Copy the cohabitation passage from "It is estimated" through "and women cohabiting.", swapping "estimated" for "calculated".

### Supplied passage
- - - -
It is estimated that there were 2.0 million cohabiting couples in England and Wales in 2002, which rose to 3.2 million in 2019, an increase of 60 per cent. However the overall population increased between 2002 and 2019, and this increase can be taken into account by considering the proportion of the adult population who were cohabiting. Because the number of men in the population is slightly smaller than the number of women, the proportion of men cohabiting is slightly larger than that of women. Figure 1 shows the increase in the proportions of men and women cohabiting.

For simplicity, attention will be restricted to women cohabiting as the patterns are very similar between men and women.

The proportions cohabiting increased in every age group between 2002 and 2019 for both men and women, and a linear increase for each age group i.e. a steady constant upward gradient. However, the magnitude of the increase in the proportion of women cohabiting has varied according to age group, as Figure 2 shows.

In general, the smaller the proportion of women cohabiting in 2002, the larger the subsequent increase in the proportion. So, although the proportion of women aged 30-34 who were cohabiting was the largest of all age groups in both 2002 and 2019, the associated percentage increase in the proportion cohabiting between 2002 and 2019, 37 per cent, was the second smallest percentage increase of all age groups of women. The smallest percentage increase, 22 per cent, occurred for the age group 16-29, again indicating that in general, the larger the proportion in 2002, the smaller the increase in the proportion cohabiting. In contrast, the proportion of women aged 50-54 who were cohabiting doubled (100 per cent increase), and quadrupled (330 per cent increase) for those aged 60-64. However, it should be borne in mind that the potential for a relatively large increase is greater for those whose proportion cohabiting was initially comparatively small. Overall, these results indicate that the age profile of cohabiting women has become older.
- - - -
### Dataset records
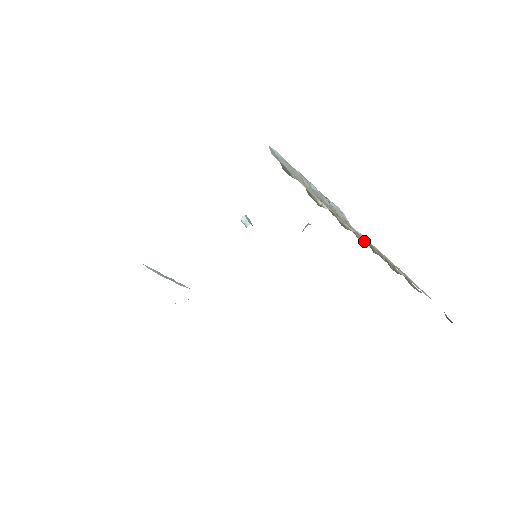
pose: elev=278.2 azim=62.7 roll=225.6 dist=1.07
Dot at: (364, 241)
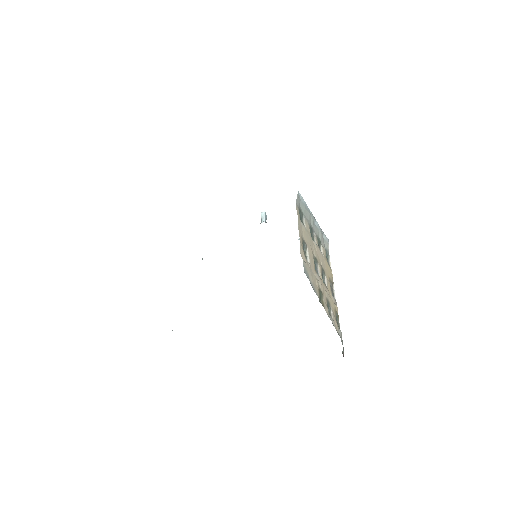
Dot at: (326, 280)
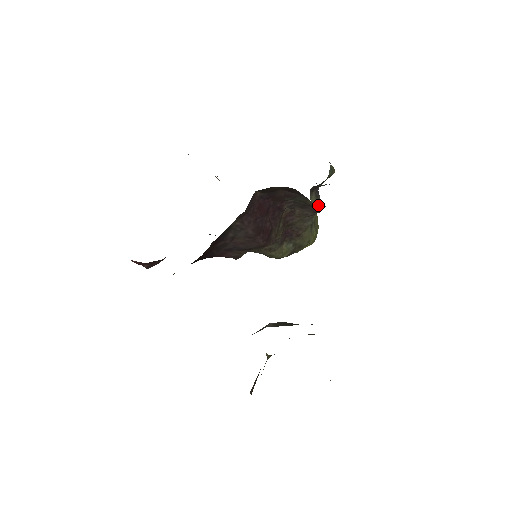
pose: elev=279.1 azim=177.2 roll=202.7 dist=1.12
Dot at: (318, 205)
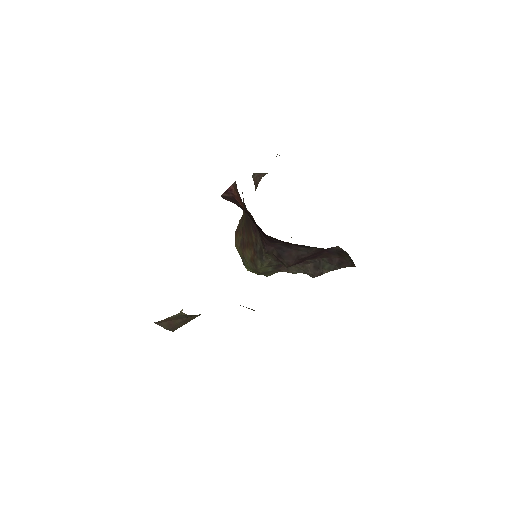
Dot at: occluded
- - - -
### Finished exercise
It is calculated that there were 2.0 million cohabiting couples in England and Wales in 2002, which rose to 3.2 million in 2019, an increase of 60 per cent. However the overall population increased between 2002 and 2019, and this increase can be taken into account by considering the proportion of the adult population who were cohabiting. Because the number of men in the population is slightly smaller than the number of women, the proportion of men cohabiting is slightly larger than that of women. Figure 1 shows the increase in the proportions of men and women cohabiting.